[Core] Store only the keys for multi-modal data in P0 (#22198)

Signed-off-by: DarkLight1337 <tlleungac@connect.ust.hk>
2025-08-07 16:45:04 +08:00
parent 289b18e670
commit 766bc8162c
17 changed files with 325 additions and 234 deletions
--- a/vllm/v1/engine/processor.py
+++ b/vllm/v1/engine/processor.py
@@ -19,7 +19,7 @@ from vllm.pooling_params import PoolingParams
 from vllm.sampling_params import SamplingParams
 from vllm.transformers_utils.tokenizer_group import TokenizerGroup
 from vllm.v1.engine import EngineCoreRequest
-from vllm.v1.engine.mm_input_cache import MirroredProcessingCache
+from vllm.v1.engine.mm_input_cache import MultiModalInputCacheClient
 from vllm.v1.structured_output.backend_guidance import (
    validate_guidance_grammar)
 from vllm.v1.structured_output.backend_outlines import (
@@ -50,11 +50,8 @@ class Processor:
                                                    self.tokenizer,
                                                    mm_registry)

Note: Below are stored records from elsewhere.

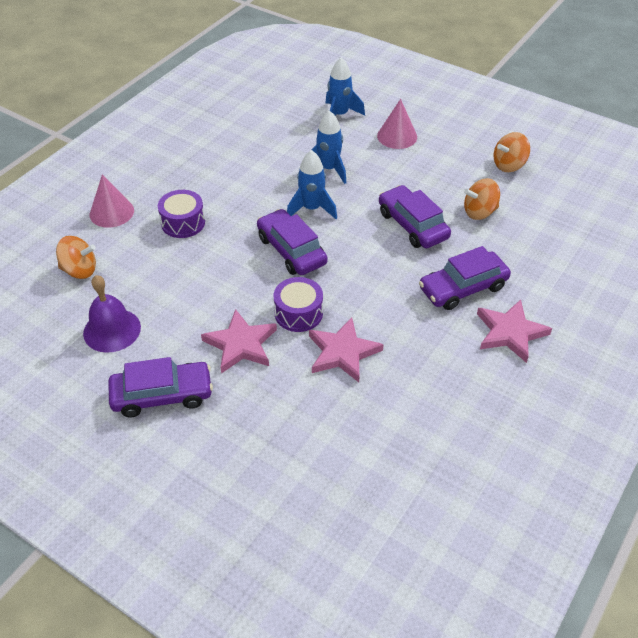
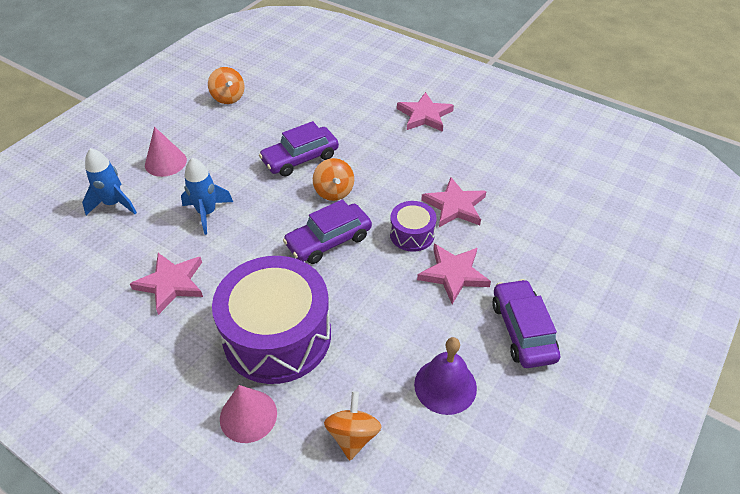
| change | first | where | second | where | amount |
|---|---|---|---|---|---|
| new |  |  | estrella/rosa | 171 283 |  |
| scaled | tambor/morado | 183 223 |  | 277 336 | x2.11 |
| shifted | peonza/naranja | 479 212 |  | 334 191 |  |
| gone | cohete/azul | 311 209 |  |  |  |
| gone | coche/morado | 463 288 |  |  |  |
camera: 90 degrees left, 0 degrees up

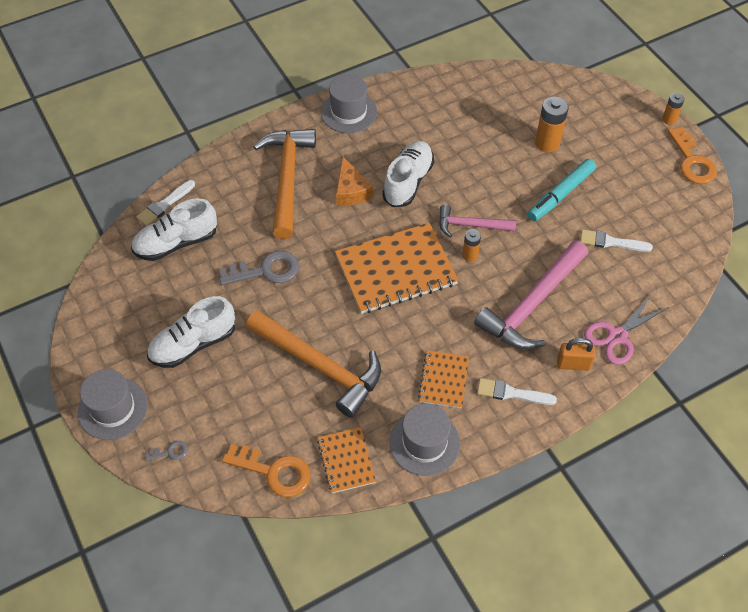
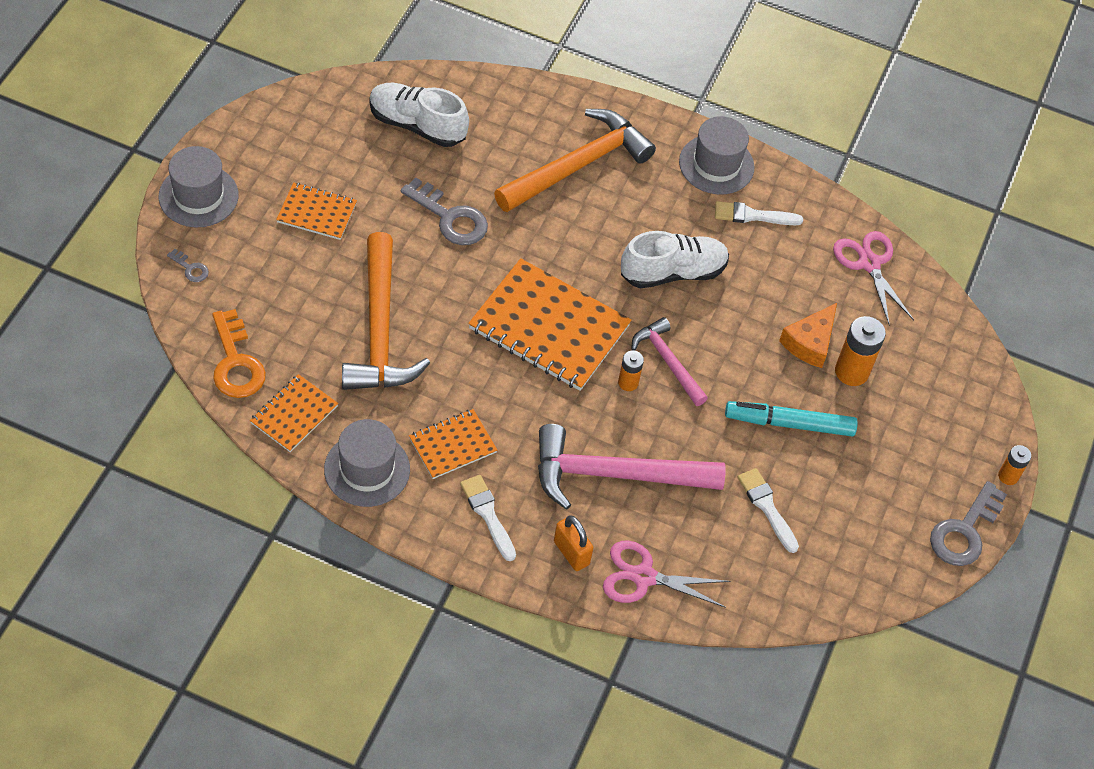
| change | first | where | second | where | amount |
|---|---|---|---|---|---|
| swapped | zapato/blanco | 193 344 | cuaderno/naranja | 317 213 |  |
| shifted | pincel/blanco | 164 205 |  | 752 216 |  |
| shifted | queso/naranja | 351 190 |  | 810 342 |  |
| new |  |  | tijeras/rosa | 869 263 |  |
| repainted | llave/naranja | 692 161 | llave/gris | 964 531 |  |
camera: 45 degrees right, 0 degrees up

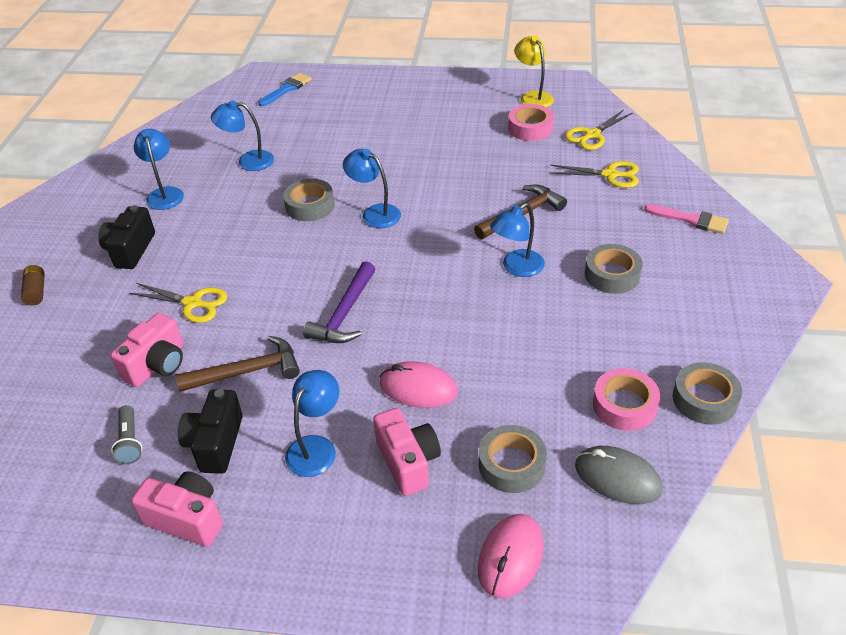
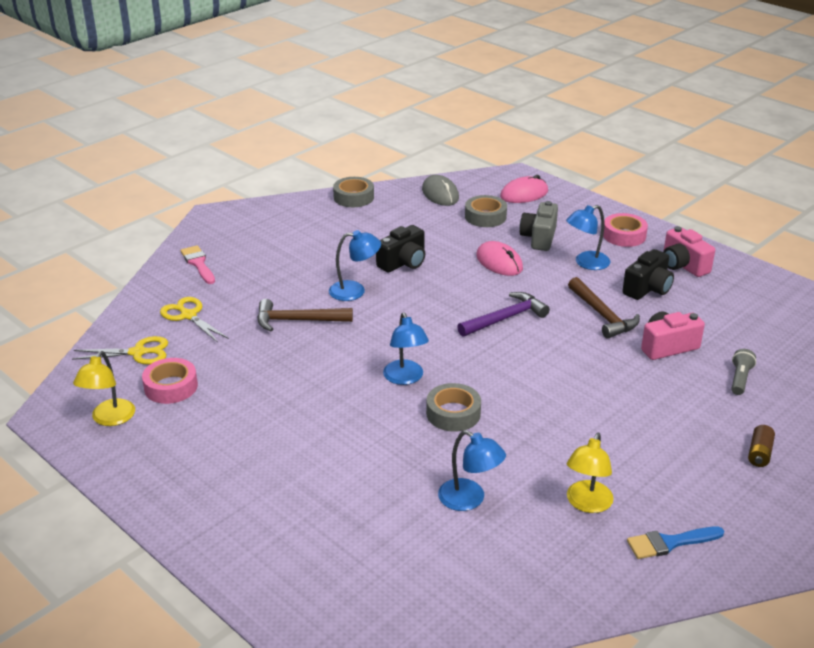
| change | first | where | second | where | amount |
|---|---|---|---|---|---|
| shifted | cámara/negro | 130 250 |  | 403 263 |  |
| repainted | cámara/rosa | 408 462 | cámara/gris | 539 238 |  |
| repainted | lámpara/azul | 165 193 | lámpara/amarillo | 587 504 |  |
| rotated | martillo/marrón | 247 371 |  | 602 315 | 135 degrees counterclockwise |
| shifted | cinta adhesiva/rosa | 624 405 |  | 624 235 |  |
| shifted | pincel/azul | 287 89 |  | 669 543 |  |
| shifted | lámpara de mano/gris | 130 442 |  | 740 379 |  |
| gone | tijeras/amarillo | 193 303 |  |  |  |
| gone | cinta adhesiva/gris | 612 275 |  |  |  |
camera: 145 degrees left, 10 degrees down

-        self.mm_input_cache_client = MirroredProcessingCache(self.model_config)
-
-        # Multi-modal hasher (for images)
-        self.use_hash = self.mm_input_cache_client.use_cache or \
-            self.cache_config.enable_prefix_caching
+        self.mm_input_cache_client = MultiModalInputCacheClient(
+            self.model_config)

    @property
    def mm_registry(self):
@@ -256,11 +253,13 @@ class Processor:
        # 1. Tokenize text prompt, with LoRA request if one exists.
        # 2. For multimodal models with a merged preprocessor, preprocess
        #   multimodal data and expand prompt token ids accordingly.
+        return_mm_hashes = (self.model_config.processor_return_mm_hashes
+                            or bool(self.cache_config.enable_prefix_caching))
        processed_inputs: ProcessorInputs = self.input_preprocessor.preprocess(
            prompt,
            tokenization_kwargs=tokenization_kwargs,
            lora_request=lora_request,
-            return_mm_hashes=self.use_hash,
+            return_mm_hashes=return_mm_hashes,
        )
        from vllm.platforms import current_platform
        current_platform.validate_request(
@@ -312,7 +311,7 @@ class Processor:
                sorted_mm_hashes,
            ) = merge_and_sort_multimodal_metadata(
                decoder_inputs["mm_placeholders"],
-                decoder_inputs["mm_hashes"] if self.use_hash else None,
+                decoder_inputs["mm_hashes"] if return_mm_hashes else None,
            )

            # The output of merged multi-modal processor (`decoder_mm_inputs`)
@@ -339,7 +338,7 @@ class Processor:
                ]

            if sorted_mm_hashes is not None:
-                sorted_mm_inputs = self.mm_input_cache_client.get_and_update_p0(
+                sorted_mm_inputs = self.mm_input_cache_client.get_and_update(
                    orig_sorted_mm_inputs, sorted_mm_hashes)
            else:
                sorted_mm_inputs = orig_sorted_mm_inputs